A silky idea drives innovation

Using silk fibres, two young women have devised a method to regenerate vertebral discs, thus providing a cheaper remedy for back pain

February 09, 2014 04:55 pm | Updated May 18, 2016 07:06 am IST - Hyderabad

Maumita Bhattacharjee and Sannidhi Jhala, winners of the Young Innovator prize, receiving a cheque of Rs. 10 lakh from Rajeev A. Vaidya, DuPont president for South Asia and ASEAN

Maumita Bhattacharjee and Sannidhi Jhala, winners of the Young Innovator prize, receiving a cheque of Rs. 10 lakh from Rajeev A. Vaidya, DuPont president for South Asia and ASEAN

A silky idea promises to provide a smooth way out for lower-back pain. A student of IIT Delhi has come up with a novel idea of using silk fibres, developed through a silk-winding machine, to regenerate the Inter Vertebral Disc (IVD) in the spinal column, thus bringing huge relief to the rapidly growing tribe of patients suffering from back pain.

What differentiates fibres produced through this machine from existing treatment modalities is that these fibres restore the normal biological and mechanical properties of the human spine, says Maumita Bhattacharjee, a Ph.D from IIT Delhi and one of the two who came up with the idea.

Along with Sannidhi Jhala, a management student at ISB Mohali and hailing from Hyderabad, Maumita submitted the idea at a Young Innovator competition organised by DuPont recently, in the process winning a cash prize of Rs. 10 lakh. The duo also got an opportunity to visit the DuPont Headquarters in Wilmington, Delaware, USA.

The competition attracted the best young minds from science, technology and business schools of India to come together and showcase ground-breaking innovations and their go-to-market strategies across key sectors like energy, safety and sustainability, food and agriculture, healthcare, nutrition and infrastructure and presented business plans on these ideas.

“Several attempts were made to engineer the IVD tissue using a variety of chemical compositions and scaffold architectures but the silk-fibre based bio-materials produced by my machine simulate the precise anatomical orientation of fibres in outer IVD layer and match its stiffness,” claims Maumita.

“We sold the idea to several orthopaedics and they are pretty excited about it.
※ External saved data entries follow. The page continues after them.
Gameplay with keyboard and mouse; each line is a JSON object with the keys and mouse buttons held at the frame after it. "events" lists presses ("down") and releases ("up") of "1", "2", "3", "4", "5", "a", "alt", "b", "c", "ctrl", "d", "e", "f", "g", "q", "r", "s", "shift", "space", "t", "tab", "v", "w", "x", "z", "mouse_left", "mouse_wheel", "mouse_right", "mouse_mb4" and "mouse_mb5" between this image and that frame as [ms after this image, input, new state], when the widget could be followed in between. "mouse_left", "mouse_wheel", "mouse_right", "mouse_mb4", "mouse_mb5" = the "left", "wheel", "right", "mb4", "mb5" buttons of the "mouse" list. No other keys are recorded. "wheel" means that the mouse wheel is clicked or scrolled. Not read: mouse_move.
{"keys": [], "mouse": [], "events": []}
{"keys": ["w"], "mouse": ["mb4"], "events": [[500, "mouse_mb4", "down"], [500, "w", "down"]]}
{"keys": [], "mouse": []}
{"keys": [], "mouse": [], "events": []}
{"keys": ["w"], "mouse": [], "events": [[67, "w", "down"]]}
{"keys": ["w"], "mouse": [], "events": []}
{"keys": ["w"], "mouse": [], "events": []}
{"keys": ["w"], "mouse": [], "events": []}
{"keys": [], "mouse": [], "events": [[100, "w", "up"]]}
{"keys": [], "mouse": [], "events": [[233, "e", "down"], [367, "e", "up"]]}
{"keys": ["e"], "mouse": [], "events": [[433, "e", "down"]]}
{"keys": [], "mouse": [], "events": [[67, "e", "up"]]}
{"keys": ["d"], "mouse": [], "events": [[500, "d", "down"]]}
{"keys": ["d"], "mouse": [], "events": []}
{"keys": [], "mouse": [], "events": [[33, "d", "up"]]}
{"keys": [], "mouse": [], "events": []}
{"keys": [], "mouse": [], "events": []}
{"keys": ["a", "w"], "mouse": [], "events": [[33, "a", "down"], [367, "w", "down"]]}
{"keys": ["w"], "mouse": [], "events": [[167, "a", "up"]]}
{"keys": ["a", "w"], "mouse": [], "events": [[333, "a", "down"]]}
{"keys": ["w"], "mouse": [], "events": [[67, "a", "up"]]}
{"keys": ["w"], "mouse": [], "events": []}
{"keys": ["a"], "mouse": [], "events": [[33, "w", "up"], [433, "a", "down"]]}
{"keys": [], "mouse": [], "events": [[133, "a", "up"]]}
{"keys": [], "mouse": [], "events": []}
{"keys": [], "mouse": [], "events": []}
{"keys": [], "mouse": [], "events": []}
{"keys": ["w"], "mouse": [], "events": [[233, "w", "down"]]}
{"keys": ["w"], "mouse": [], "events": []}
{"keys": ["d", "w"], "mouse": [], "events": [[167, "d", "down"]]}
It is much cheaper than the present alternatives where ceramic and metallic prosthetic discs are used in the surgery,” says Sannidhi, who designed the marketing strategy for the product.

“The metal disc costs about Rs. 4 lakh while silk disc will cost around Rs. 30,000,” she says.

Maumita designed the winding machine using stepper motors and decks from old broken tape recorder.

“The machine facilitated alignment of silk fibre at an angle of approximately 30 degree in one layer and oriented in opposite direction in successive layers that represent orientation of fibres in the IVD layer.”

The young researcher points out that the biomaterials developed by this machine mimic the natural body mechanism with regard to flexibility and is a better solution compared to the current treatment modalities. The results in the lab conditions have been highly successful and the effort is on to test it on the animals.

“We need at least two years for the idea to become operational,” she says and sounds quite confident of changing the lives of people suffering with lower back pain.